Jazz music was here to stay.

That was the message delivered by Spokane band leader Charles “Chuck” Whitehead, the Spokane Daily Chronicle reported.

Whitehead said it was time for musical “highbrows” to face facts. Jazz had become overwhelmingly popular with the larger American public; it was spreading to Europe and other foreign lands; and “it was “really and truly melodious” when not overdone.

Whitehead said some people continued to turn up “disdainful noses” at jazz. But orchestra leaders knew that people applaud only “perfunctorily” when presented with “heavy” classical music. But when presented with lighter, popular jazz, they become “sincerely enthusiastic.”
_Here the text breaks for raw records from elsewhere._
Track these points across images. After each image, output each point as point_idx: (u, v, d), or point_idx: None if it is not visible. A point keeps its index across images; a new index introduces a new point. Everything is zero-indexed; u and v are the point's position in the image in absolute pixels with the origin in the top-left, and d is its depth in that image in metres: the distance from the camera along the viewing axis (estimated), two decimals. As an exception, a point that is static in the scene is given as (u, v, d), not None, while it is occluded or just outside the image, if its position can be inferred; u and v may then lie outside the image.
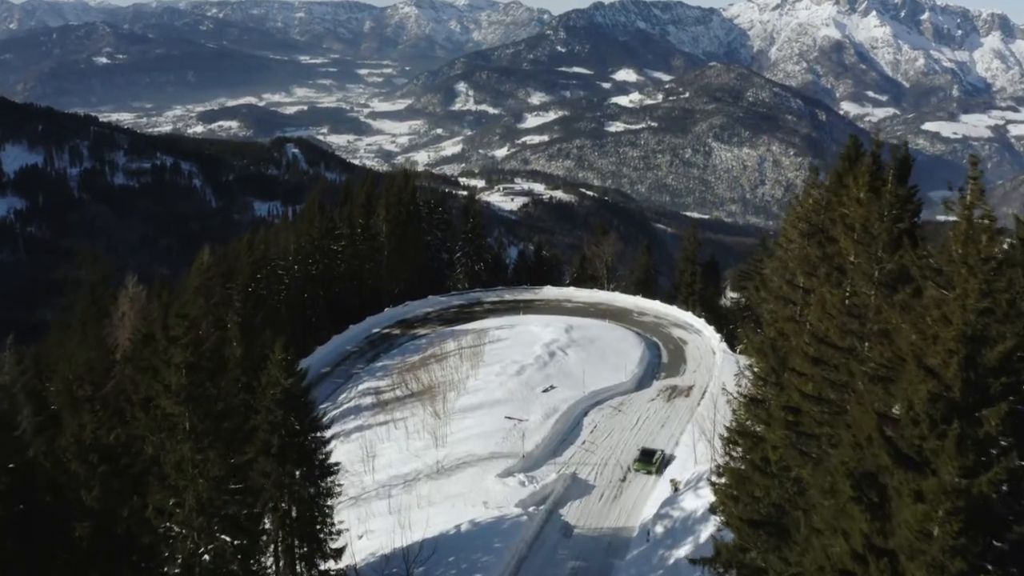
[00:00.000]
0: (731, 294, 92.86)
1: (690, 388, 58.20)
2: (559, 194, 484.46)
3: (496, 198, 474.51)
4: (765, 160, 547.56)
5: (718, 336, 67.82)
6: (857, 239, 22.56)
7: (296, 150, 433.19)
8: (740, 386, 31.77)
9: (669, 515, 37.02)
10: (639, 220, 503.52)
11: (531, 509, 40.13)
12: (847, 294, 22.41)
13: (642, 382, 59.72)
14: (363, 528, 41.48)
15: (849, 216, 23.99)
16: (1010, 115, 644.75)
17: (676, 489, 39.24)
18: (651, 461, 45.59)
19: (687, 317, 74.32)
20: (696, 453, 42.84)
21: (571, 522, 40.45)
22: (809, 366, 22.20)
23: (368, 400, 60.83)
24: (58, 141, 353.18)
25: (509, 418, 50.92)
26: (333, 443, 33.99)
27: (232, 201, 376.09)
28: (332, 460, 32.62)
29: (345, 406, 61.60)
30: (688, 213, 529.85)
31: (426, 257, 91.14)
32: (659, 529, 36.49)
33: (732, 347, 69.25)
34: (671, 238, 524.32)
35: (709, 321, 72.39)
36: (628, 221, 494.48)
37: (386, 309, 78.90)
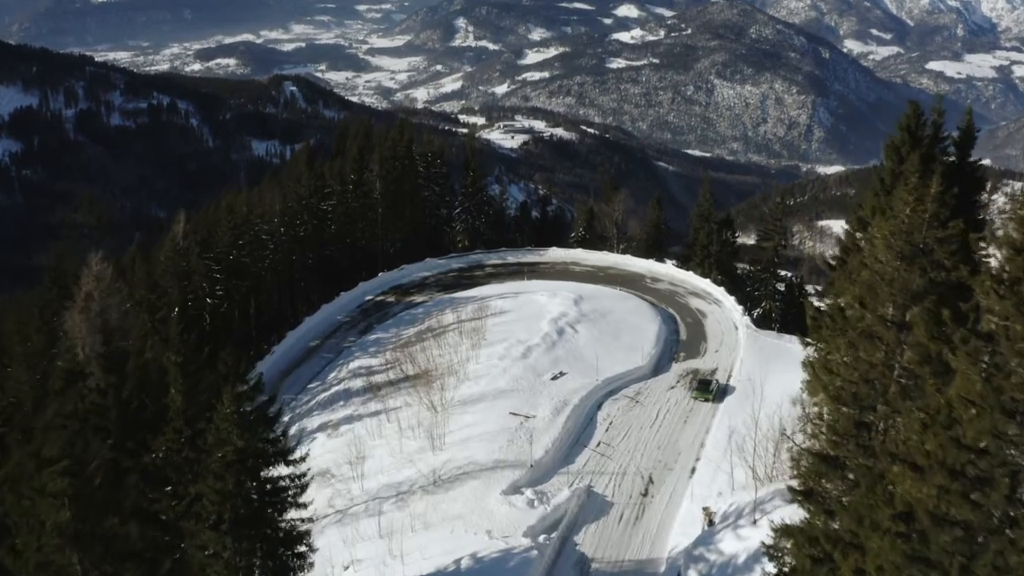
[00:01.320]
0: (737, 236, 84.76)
1: (713, 373, 51.85)
2: (560, 131, 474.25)
3: (496, 136, 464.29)
4: (767, 98, 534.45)
5: (740, 308, 61.15)
6: (1002, 292, 15.58)
7: (294, 88, 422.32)
8: (805, 431, 25.28)
9: (705, 558, 30.89)
10: (640, 158, 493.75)
11: (541, 539, 34.07)
12: (993, 372, 15.52)
13: (660, 365, 53.23)
14: (349, 556, 35.53)
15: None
16: (1015, 55, 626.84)
17: (711, 522, 33.02)
18: (708, 390, 48.23)
19: (705, 285, 67.59)
20: (731, 475, 36.48)
21: (587, 553, 34.45)
22: (938, 474, 15.43)
23: (359, 383, 54.50)
24: (53, 82, 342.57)
25: (514, 414, 44.64)
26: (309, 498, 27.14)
27: (230, 140, 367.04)
28: (304, 532, 25.84)
29: (334, 388, 55.34)
30: (690, 151, 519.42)
31: (423, 214, 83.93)
32: (693, 575, 30.37)
33: (754, 319, 62.91)
34: (673, 176, 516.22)
35: (729, 290, 65.71)
36: (629, 159, 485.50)
37: (380, 274, 72.14)
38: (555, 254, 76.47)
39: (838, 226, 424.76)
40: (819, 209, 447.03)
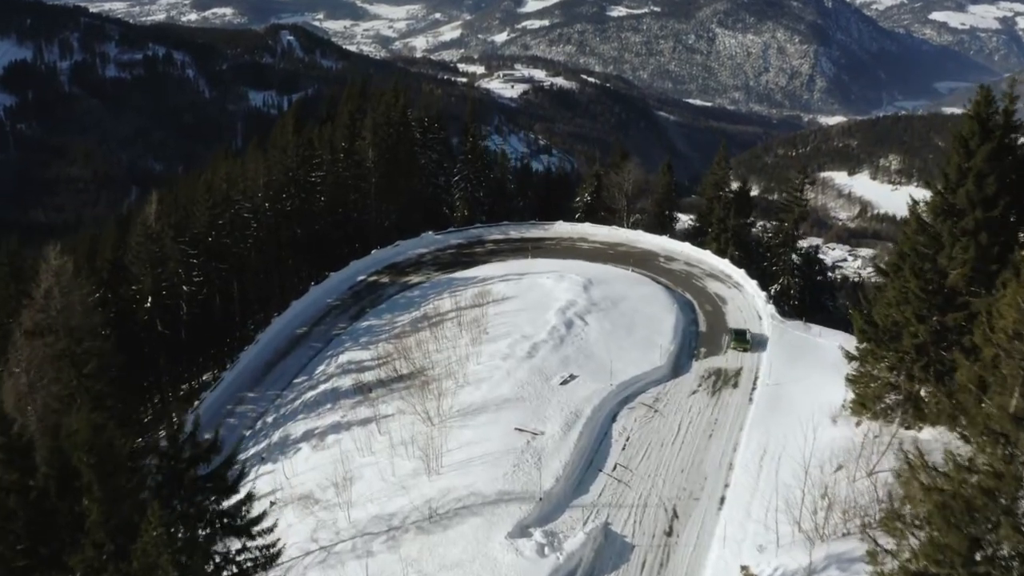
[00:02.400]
0: (734, 185, 78.18)
1: (738, 373, 46.29)
2: (560, 81, 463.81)
3: (496, 85, 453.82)
4: (769, 47, 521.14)
5: (763, 295, 55.31)
6: None
7: (291, 37, 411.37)
8: (890, 528, 19.66)
9: (752, 641, 25.48)
10: (641, 108, 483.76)
11: (554, 598, 28.68)
12: None
13: (679, 364, 47.55)
14: (332, 611, 30.23)
15: None
16: (1019, 7, 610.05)
17: (754, 588, 27.61)
18: (745, 339, 49.27)
19: (723, 266, 61.67)
20: (770, 526, 30.93)
21: (607, 616, 29.09)
22: None
23: (348, 382, 48.90)
24: (48, 34, 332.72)
25: (520, 431, 39.10)
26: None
27: (226, 91, 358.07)
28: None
29: (322, 387, 49.70)
30: (691, 100, 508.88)
31: (420, 182, 77.56)
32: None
33: (772, 295, 57.31)
34: (674, 126, 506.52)
35: (749, 271, 59.91)
36: (630, 108, 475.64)
37: (373, 252, 66.17)
38: (561, 229, 70.34)
39: (840, 177, 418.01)
40: (821, 160, 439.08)
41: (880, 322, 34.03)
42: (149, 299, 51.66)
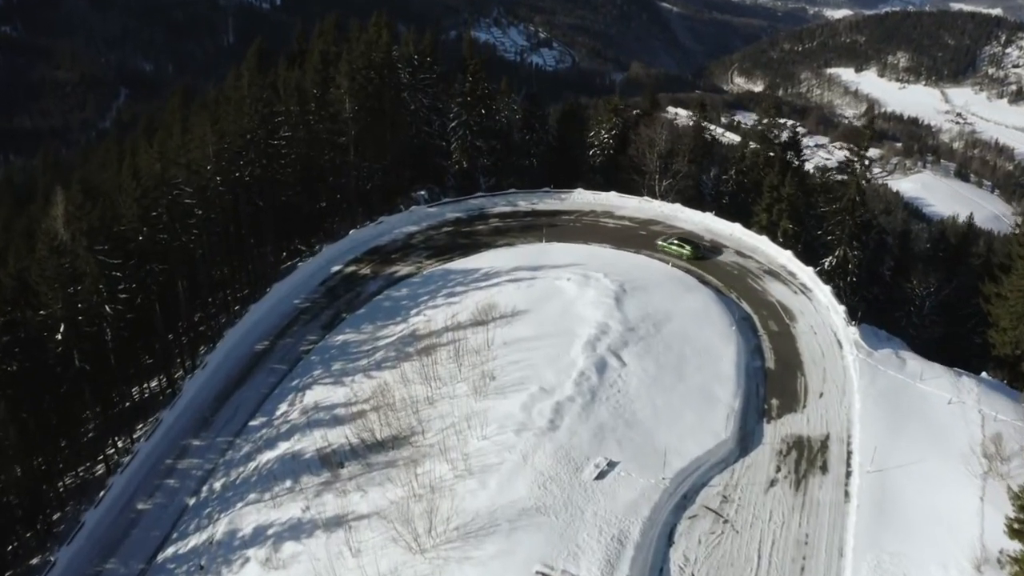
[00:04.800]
0: (738, 80, 64.21)
1: (824, 445, 33.93)
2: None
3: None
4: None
5: (840, 308, 41.83)
6: None
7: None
8: None
9: None
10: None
11: None
12: None
13: (746, 428, 34.87)
14: None
15: None
16: None
17: None
18: (698, 252, 46.41)
19: (784, 259, 48.18)
20: None
21: None
22: None
23: (314, 443, 36.22)
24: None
25: (543, 574, 26.49)
26: None
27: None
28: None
29: (282, 446, 37.22)
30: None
31: (410, 132, 62.71)
32: None
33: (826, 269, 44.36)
34: (677, 18, 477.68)
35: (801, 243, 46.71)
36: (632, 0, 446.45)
37: (351, 232, 52.27)
38: (580, 199, 56.02)
39: (847, 74, 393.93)
40: (827, 56, 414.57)
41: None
42: (62, 327, 38.21)
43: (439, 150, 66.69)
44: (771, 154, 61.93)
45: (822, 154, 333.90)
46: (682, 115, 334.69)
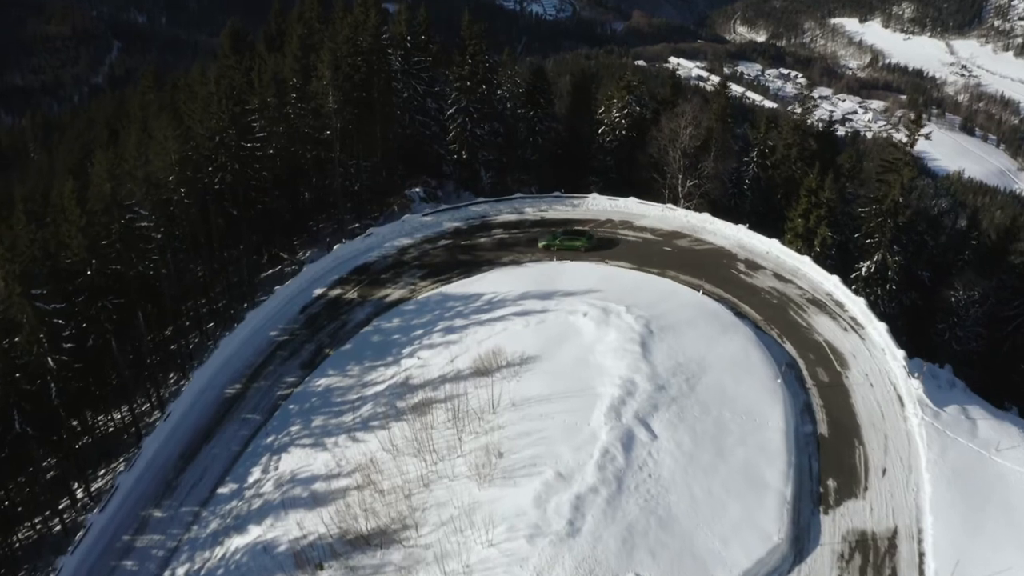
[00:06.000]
0: (741, 29, 57.16)
1: (892, 544, 28.27)
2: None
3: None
4: None
5: (900, 354, 35.44)
6: None
7: None
8: None
9: None
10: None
11: None
12: None
13: (800, 526, 29.00)
14: None
15: None
16: None
17: None
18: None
19: (829, 285, 41.59)
20: None
21: None
22: None
23: (286, 535, 30.05)
24: None
25: None
26: None
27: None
28: None
29: (251, 534, 31.15)
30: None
31: (403, 122, 55.50)
32: None
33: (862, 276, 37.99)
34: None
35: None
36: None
37: (336, 248, 45.45)
38: (595, 205, 49.12)
39: (851, 24, 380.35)
40: (831, 6, 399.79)
41: None
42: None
43: (436, 138, 59.45)
44: (804, 147, 54.84)
45: (826, 106, 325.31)
46: (685, 65, 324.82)
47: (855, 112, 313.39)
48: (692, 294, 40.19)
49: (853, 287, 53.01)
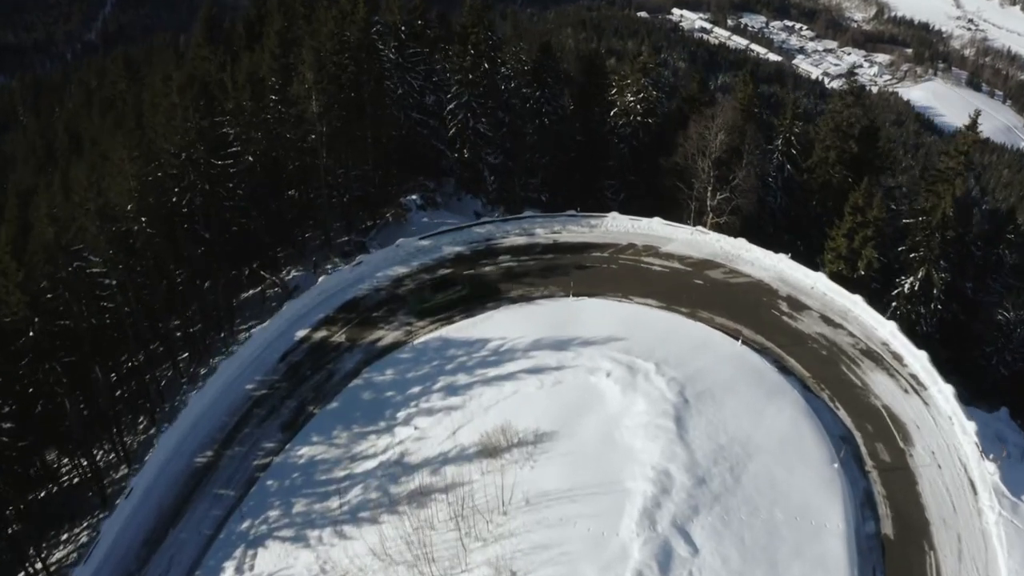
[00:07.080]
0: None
1: None
2: None
3: None
4: None
5: (970, 425, 30.11)
6: None
7: None
8: None
9: None
10: None
11: None
12: None
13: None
14: None
15: None
16: None
17: None
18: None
19: (884, 332, 35.99)
20: None
21: None
22: None
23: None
24: None
25: None
26: None
27: None
28: None
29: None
30: None
31: (396, 122, 49.19)
32: None
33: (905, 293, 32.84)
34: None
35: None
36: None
37: (321, 280, 39.71)
38: (616, 226, 43.02)
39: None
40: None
41: None
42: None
43: (435, 134, 53.13)
44: (844, 149, 48.63)
45: (831, 59, 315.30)
46: (688, 16, 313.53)
47: (860, 66, 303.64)
48: (730, 344, 34.61)
49: (894, 304, 47.98)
The telltale sign, he said, was the tap-tap-tapping of toes in the audience.

Whitehead said that when jazz first arrived, it depended on “extremely syncopated” music and on the “acrobatics of the drummer.” But now, in 1920, the term jazz had been extended to include nearly all of popular music.

“The public demands melody, tunes which stick in the memory and may be whistled and hummed at home and on the street,” he said.

Jazz delivers those qualities and “lightens burdens, eases cares and makes folks happier,” he believed.

It should come as no surprise that Whitehead’s orchestra was known throughout the Northwest as a “super-exponent of real jazz music.”

The young Bing Crosby, destined to be a world-famous jazz singer, was a Whitehead fan.